Segment Start: Data for this task

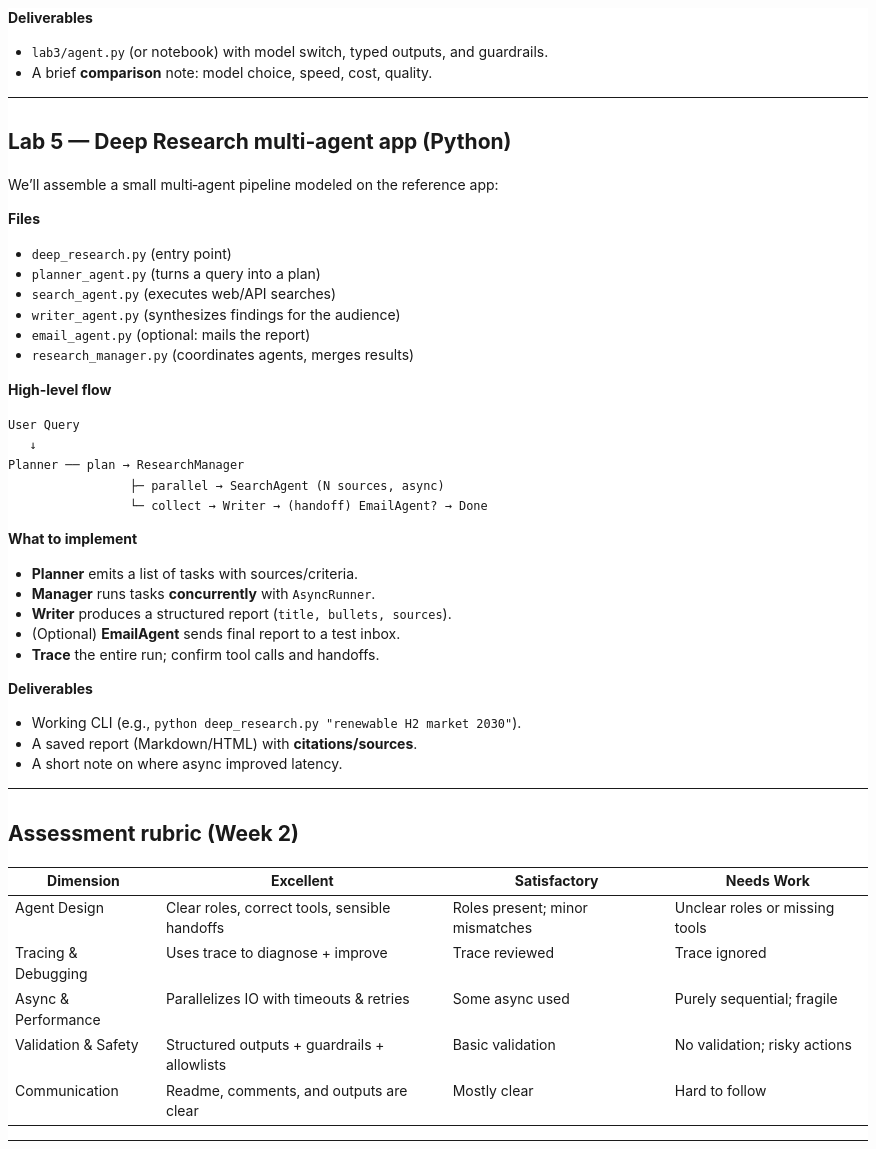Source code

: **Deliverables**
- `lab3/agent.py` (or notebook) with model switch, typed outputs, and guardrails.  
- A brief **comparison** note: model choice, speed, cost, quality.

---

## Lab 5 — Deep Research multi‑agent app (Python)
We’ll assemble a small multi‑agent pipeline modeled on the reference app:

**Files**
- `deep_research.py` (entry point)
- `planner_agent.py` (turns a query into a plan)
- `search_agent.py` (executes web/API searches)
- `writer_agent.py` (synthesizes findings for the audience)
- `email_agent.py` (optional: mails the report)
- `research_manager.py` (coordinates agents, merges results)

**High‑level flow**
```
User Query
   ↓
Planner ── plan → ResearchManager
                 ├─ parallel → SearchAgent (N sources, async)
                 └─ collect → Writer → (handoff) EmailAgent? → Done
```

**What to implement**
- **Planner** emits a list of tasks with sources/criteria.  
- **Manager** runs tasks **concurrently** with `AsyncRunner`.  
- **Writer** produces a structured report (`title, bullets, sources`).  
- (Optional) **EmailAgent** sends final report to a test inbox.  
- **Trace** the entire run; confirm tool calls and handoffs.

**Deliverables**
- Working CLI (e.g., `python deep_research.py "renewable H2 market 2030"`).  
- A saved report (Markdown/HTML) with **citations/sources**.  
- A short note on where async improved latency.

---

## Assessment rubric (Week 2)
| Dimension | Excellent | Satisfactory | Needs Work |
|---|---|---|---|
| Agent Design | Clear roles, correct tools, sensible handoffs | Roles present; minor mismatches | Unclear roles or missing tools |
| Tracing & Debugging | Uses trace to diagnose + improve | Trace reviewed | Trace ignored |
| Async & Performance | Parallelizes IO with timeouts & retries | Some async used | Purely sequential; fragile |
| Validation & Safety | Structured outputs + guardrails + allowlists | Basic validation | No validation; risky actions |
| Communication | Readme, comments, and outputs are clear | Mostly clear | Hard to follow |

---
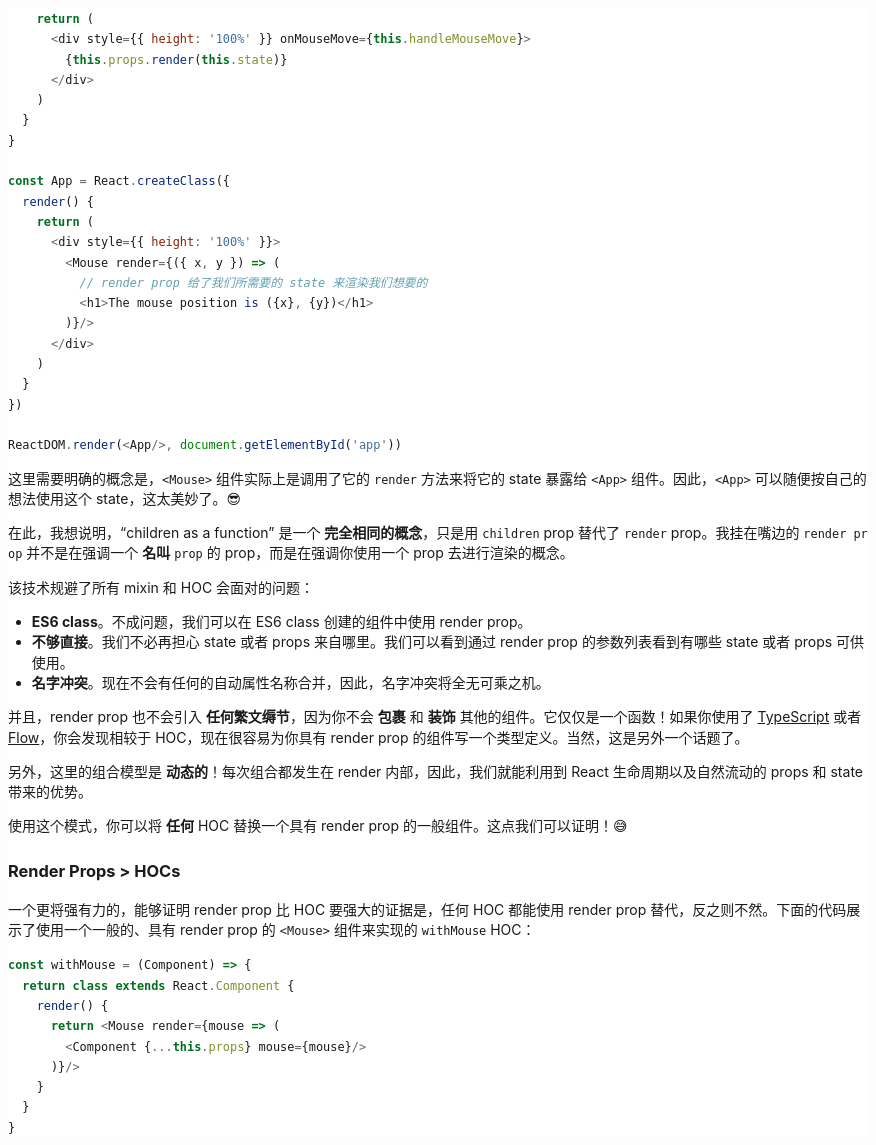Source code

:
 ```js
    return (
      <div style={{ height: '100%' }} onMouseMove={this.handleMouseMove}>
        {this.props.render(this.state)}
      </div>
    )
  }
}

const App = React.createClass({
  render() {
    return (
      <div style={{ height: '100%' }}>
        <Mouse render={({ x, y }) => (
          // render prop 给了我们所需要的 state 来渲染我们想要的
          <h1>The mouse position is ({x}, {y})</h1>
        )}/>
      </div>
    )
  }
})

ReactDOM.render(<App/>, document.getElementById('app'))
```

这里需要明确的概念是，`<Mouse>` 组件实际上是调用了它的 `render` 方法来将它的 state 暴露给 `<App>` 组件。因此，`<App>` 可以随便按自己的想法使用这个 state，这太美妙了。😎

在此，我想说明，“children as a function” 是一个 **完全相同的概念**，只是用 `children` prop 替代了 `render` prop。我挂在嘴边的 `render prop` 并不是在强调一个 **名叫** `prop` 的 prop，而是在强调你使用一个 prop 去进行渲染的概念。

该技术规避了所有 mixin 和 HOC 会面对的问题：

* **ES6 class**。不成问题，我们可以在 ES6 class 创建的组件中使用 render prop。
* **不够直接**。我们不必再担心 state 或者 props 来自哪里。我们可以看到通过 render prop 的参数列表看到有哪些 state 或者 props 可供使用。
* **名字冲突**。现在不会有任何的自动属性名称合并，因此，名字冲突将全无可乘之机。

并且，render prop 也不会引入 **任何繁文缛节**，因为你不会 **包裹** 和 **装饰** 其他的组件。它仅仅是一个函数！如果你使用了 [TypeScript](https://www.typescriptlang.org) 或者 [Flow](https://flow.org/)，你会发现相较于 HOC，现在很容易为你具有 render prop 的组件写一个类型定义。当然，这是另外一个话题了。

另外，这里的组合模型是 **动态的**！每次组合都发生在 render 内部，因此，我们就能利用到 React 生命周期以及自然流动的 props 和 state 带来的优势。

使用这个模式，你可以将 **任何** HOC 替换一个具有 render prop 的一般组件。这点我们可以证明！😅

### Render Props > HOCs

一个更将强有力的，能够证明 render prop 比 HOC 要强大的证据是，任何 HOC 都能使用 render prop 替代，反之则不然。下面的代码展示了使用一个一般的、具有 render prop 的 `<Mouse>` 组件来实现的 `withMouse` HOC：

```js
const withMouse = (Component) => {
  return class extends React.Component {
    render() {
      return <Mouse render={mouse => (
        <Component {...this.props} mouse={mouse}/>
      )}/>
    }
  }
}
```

Segment End: Data for this task

** Goal of the exercise **
Starting from the line that contains "### Render Props > HOCs", reproduce each line of the data exactly through the last one.

** Result for this task **
### Render Props > HOCs

一个更将强有力的，能够证明 render prop 比 HOC 要强大的证据是，任何 HOC 都能使用 render prop 替代，反之则不然。下面的代码展示了使用一个一般的、具有 render prop 的 `<Mouse>` 组件来实现的 `withMouse` HOC：

```js
const withMouse = (Component) => {
  return class extends React.Component {
    render() {
      return <Mouse render={mouse => (
        <Component {...this.props} mouse={mouse}/>
      )}/>
    }
  }
}
```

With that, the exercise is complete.